# [WHAT TO DO]
Can you convert the material from the line containing "class: Insecta" through the end, inclusive, into a two-column CSV with the columns rank and name? Give one row per line, put each field in quotation marks with any line breaks turned into spaces, and leave the pictures out.

# [SUPPLIED MATERIAL]
__________

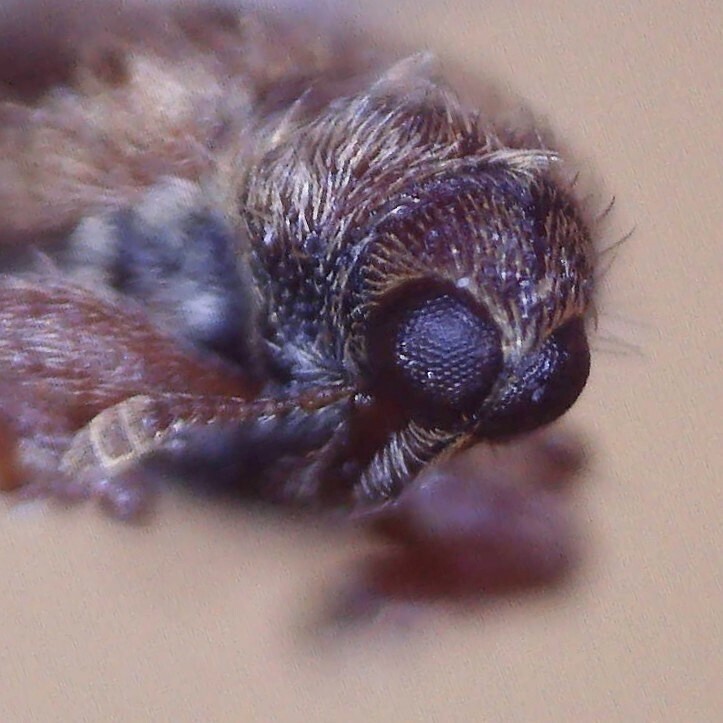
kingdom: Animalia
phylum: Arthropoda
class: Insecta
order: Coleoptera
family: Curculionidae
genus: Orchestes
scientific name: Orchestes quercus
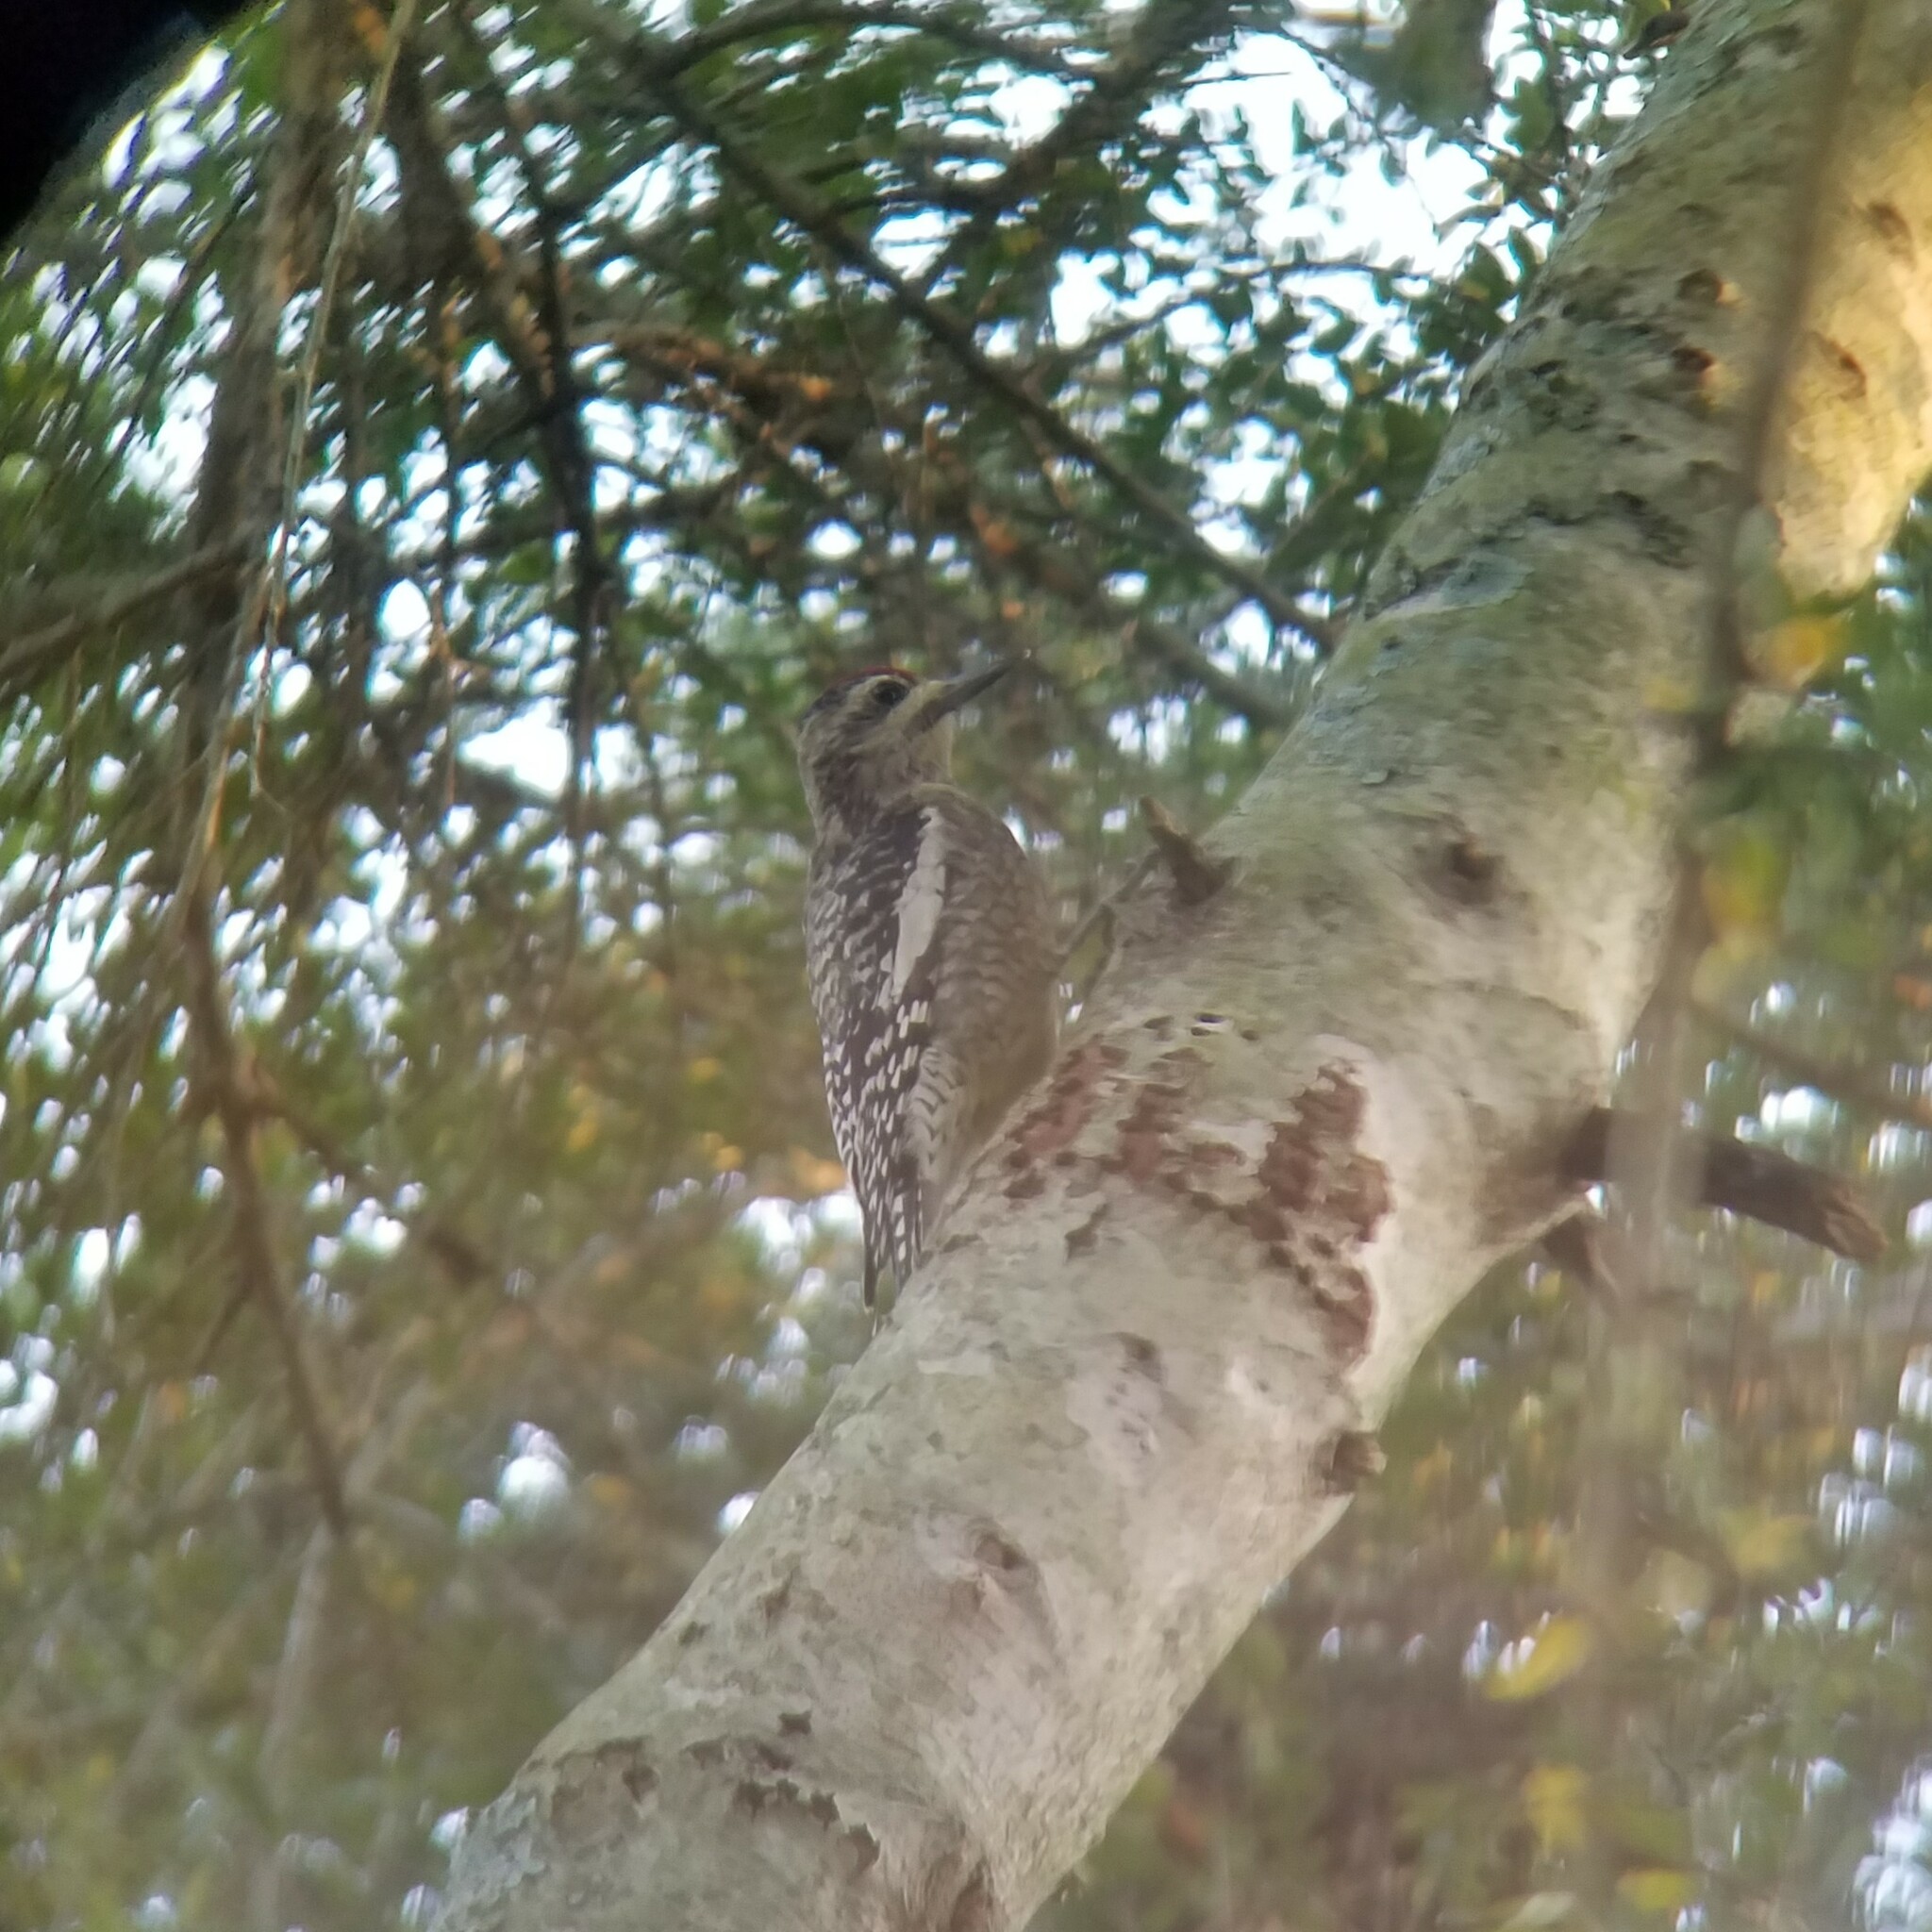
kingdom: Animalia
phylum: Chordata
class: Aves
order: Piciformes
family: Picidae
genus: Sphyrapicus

__________

# [RESULT]
rank,name
"class:","Insecta"
"order:","Coleoptera"
"family:","Curculionidae"
"genus:","Orchestes"
"scientific name:","Orchestes quercus"
"kingdom:","Animalia"
"phylum:","Chordata"
"class:","Aves"
"order:","Piciformes"
"family:","Picidae"
"genus:","Sphyrapicus"